Covering $S_2$ with $S_3$(or $S_n$)

Question

How can I construct a covering map $p : S_3 \to S_2$? I can construct coverings for $S^1\vee S^1$, but same ideas don't work for $S_2$ ($S_g$ is sphere with $g$ handles).

Answer 1

Consider the $\Bbb Z_2$-action on $\Sigma_3$ by rotational symmetries, switching (by rotation, so that the two small circles switch places too) the copies of doubly punctured torii bounded by the small circles marked on the surface.
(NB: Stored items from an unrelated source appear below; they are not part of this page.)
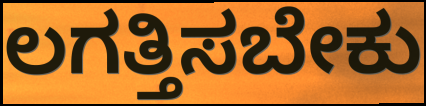
ಲಗತ್ತಿಸಬೇಕು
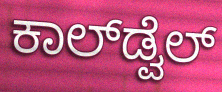
ಕಾಲ್‌ಡ್ವೆಲ್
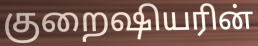
குறைஷியரின்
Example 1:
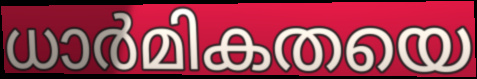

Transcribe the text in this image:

ധാർമികതയെ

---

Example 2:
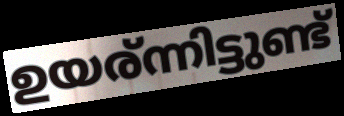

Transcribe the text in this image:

ഉയര്ന്നിട്ടുണ്ട്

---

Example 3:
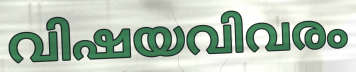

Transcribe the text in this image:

വിഷയവിവരം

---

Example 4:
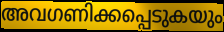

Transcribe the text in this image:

അവഗണിക്കപ്പെടുകയും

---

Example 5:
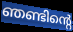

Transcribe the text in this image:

ഞണ്ടിന്റെ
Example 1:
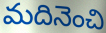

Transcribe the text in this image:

మదినెంచి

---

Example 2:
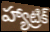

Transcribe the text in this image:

హ్యాట్రిక్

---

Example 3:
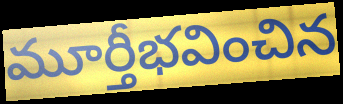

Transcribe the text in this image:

మూర్తీభవించిన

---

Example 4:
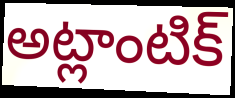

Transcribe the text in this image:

అట్లాంటిక్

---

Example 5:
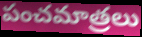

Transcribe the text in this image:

పంచమాత్రలు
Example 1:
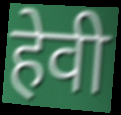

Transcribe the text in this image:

हेवी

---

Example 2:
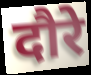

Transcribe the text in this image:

दौरे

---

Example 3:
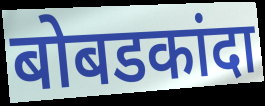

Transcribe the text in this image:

बोबडकांदा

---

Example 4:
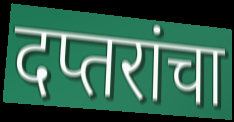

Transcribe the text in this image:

दप्तरांचा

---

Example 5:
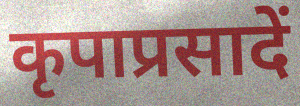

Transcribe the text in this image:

कृपाप्रसादें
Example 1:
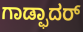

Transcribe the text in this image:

ಗಾಡ್ಫಾದರ್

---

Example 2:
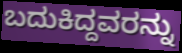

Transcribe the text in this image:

ಬದುಕಿದ್ದವರನ್ನು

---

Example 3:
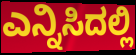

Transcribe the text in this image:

ಎನ್ನಿಸಿದಲ್ಲಿ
I claim that the quotient map $p : \Sigma_3 \to \Sigma_3/\Bbb Z_2 \cong \Sigma_2$ is the desired covering map (see pg 73 in Hatcher's book for a better picture of the analogous covering map $\Sigma_{11} \to \Sigma_3$)
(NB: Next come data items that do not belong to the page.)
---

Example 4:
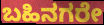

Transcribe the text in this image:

ಬಹಿನಗರೇ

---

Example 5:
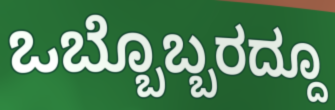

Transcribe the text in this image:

ಒಬ್ಬೊಬ್ಬರದ್ದೂ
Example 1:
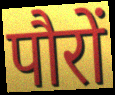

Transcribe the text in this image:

पौरों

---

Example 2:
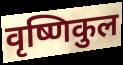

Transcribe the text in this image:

वृष्णिकुल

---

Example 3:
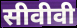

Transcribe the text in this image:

सीवीवी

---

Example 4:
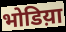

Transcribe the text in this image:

भोडिय़ा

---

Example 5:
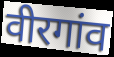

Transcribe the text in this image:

वीरगांव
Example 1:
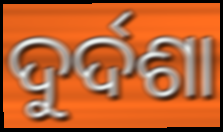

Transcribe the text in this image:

ଦୁର୍ଦଶା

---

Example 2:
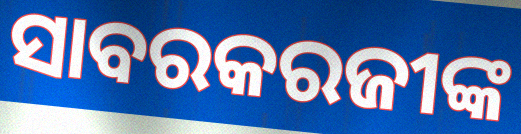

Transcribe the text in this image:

ସାବରକରଜୀଙ୍କ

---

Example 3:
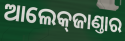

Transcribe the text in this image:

ଆଲେକ୍‌ଜାଣ୍ତାର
Fact : If a discrete group $G$ acts properly discontinuously and freely on a topological space $X$, then the quotient map $\pi : X \to X/G$ is a covering map.

The last bit of the problem is to note that $\Sigma_3/\Bbb Z_2 \cong \Sigma_2$, which is obvious since taking one of the doubly punctured torii and pasting the two disks those little circles bound gives us the orbit space, which is indeed the double torus.